INSTRUCTIONS FOR THE TASK =>
Write only the number of lines in the data that contain the word "reveals".

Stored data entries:
::::
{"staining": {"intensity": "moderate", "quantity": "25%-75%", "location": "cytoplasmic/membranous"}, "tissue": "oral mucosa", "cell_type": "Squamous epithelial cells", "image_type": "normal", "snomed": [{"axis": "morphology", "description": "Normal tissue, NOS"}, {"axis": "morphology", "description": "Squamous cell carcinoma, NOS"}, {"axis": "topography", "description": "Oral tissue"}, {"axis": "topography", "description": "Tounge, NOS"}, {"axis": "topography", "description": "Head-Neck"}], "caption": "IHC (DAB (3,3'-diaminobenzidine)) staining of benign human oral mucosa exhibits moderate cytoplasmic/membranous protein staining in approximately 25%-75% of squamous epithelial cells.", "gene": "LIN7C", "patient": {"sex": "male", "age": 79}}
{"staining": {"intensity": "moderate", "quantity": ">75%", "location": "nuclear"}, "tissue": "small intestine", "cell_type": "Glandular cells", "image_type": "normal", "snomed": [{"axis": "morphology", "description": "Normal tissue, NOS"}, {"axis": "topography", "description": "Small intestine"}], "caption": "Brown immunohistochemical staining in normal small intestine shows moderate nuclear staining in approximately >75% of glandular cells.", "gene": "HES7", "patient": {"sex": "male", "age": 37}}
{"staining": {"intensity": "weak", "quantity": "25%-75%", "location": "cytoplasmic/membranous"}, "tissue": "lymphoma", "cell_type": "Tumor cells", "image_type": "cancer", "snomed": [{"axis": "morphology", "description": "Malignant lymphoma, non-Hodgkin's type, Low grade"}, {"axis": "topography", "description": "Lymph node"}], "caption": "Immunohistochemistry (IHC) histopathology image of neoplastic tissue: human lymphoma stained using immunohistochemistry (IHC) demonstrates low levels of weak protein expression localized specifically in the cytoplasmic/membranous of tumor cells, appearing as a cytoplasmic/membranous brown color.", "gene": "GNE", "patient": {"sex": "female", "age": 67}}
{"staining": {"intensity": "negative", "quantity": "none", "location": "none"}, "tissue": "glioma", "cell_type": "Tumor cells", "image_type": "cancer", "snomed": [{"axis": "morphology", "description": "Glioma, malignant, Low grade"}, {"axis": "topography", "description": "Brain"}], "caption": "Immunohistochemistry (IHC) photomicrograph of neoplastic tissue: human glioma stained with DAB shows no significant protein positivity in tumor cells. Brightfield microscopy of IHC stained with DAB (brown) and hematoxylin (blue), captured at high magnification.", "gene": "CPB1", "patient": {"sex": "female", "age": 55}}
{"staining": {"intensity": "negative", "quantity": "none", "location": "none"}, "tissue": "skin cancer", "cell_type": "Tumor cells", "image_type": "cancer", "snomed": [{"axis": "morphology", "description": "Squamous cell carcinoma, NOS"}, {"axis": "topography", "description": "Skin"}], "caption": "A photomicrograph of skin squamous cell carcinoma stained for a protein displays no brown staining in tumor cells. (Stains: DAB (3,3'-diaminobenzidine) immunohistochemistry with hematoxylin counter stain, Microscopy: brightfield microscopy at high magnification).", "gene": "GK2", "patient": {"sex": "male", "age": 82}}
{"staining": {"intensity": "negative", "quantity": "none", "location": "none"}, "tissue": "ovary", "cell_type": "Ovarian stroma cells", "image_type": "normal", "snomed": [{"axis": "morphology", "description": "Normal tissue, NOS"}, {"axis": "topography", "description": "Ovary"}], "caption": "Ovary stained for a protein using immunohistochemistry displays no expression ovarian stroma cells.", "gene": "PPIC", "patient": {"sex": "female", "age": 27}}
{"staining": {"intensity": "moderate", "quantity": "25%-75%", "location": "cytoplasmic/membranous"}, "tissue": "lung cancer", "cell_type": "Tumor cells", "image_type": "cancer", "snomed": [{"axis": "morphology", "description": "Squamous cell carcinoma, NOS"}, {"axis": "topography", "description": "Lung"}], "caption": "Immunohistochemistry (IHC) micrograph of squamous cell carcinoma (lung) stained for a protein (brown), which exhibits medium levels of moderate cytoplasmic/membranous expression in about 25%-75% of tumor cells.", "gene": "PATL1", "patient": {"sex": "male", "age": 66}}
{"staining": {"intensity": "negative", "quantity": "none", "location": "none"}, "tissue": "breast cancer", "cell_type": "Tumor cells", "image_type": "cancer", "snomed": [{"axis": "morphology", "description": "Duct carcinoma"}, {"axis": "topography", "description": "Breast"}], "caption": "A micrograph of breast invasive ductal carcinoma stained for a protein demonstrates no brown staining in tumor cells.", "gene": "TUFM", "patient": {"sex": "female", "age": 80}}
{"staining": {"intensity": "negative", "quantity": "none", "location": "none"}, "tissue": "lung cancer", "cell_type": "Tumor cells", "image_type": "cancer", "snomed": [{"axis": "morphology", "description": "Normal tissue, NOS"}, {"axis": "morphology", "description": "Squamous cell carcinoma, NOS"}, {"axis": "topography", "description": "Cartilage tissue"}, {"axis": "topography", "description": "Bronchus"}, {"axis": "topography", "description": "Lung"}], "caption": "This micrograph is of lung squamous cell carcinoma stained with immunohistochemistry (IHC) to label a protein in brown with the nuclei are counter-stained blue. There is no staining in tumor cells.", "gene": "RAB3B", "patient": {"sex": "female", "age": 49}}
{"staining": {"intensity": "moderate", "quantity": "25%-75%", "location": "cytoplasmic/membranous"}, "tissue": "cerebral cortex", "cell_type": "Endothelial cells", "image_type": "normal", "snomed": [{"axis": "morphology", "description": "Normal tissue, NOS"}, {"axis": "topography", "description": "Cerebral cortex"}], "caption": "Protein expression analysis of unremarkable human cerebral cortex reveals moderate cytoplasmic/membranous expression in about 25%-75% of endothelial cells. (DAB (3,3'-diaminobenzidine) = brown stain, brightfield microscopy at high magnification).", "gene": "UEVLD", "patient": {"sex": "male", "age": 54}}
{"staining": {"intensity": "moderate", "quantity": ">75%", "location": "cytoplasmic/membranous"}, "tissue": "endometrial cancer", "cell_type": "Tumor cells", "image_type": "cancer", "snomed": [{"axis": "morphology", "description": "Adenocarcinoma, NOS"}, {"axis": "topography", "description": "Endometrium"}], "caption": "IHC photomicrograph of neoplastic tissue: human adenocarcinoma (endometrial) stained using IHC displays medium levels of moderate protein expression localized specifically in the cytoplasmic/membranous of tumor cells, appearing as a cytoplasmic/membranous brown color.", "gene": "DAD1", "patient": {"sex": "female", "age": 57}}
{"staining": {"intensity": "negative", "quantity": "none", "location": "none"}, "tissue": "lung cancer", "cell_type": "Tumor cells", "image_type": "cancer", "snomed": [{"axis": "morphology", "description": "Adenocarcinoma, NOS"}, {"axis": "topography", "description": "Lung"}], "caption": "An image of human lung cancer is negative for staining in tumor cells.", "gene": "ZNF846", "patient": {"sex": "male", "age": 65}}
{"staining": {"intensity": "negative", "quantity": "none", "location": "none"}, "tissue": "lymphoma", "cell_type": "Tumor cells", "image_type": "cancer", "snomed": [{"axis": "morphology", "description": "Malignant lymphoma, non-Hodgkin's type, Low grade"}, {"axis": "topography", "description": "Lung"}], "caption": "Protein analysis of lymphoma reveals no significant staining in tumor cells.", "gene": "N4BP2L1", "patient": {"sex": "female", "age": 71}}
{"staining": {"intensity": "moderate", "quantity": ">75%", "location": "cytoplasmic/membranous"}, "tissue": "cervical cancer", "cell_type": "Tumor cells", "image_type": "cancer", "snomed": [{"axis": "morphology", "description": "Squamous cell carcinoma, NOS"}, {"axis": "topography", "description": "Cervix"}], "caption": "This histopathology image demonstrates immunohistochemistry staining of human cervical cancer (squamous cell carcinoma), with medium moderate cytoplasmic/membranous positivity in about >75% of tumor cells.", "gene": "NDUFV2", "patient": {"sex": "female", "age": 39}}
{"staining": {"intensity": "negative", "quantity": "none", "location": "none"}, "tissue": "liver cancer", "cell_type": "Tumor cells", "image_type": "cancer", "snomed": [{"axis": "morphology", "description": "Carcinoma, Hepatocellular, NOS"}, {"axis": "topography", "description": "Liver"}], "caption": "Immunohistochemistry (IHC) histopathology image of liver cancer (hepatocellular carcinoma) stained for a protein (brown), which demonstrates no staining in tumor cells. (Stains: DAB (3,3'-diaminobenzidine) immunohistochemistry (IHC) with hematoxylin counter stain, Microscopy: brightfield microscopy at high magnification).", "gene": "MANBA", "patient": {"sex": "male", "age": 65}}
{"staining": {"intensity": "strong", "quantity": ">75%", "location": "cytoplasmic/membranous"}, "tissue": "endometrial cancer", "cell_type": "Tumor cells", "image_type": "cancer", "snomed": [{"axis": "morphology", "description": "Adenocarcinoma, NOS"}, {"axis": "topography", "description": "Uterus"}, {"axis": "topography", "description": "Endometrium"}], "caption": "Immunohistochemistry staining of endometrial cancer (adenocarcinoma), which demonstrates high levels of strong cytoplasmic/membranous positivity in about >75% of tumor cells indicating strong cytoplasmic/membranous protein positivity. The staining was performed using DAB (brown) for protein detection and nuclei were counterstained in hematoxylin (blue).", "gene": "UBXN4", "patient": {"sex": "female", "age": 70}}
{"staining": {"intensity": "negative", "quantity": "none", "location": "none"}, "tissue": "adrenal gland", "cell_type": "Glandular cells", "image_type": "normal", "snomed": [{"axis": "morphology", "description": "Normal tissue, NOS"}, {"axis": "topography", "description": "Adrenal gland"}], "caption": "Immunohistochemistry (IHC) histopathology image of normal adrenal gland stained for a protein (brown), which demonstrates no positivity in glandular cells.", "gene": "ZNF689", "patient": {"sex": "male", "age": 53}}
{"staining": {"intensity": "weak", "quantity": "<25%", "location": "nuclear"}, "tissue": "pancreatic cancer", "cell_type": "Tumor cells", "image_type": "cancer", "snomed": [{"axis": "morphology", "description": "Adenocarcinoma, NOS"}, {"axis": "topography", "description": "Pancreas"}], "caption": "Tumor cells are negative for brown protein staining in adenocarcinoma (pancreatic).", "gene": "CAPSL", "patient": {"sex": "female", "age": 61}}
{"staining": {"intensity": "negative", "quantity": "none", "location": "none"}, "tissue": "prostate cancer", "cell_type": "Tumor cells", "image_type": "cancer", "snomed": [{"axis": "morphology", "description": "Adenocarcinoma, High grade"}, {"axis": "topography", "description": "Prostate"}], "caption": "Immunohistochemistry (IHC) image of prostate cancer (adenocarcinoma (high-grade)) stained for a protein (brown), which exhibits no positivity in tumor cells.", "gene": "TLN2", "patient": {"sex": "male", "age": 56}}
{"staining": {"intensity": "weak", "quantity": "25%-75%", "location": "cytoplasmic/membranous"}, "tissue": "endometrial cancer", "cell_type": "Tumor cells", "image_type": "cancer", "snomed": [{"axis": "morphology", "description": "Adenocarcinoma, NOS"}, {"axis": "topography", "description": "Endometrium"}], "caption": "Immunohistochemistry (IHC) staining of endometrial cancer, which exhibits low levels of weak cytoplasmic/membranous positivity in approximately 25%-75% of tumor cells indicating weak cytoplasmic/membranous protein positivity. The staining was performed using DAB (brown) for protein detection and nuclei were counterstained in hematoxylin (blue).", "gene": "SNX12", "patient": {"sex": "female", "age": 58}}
::::
EXPECTED OUTPUT =>
2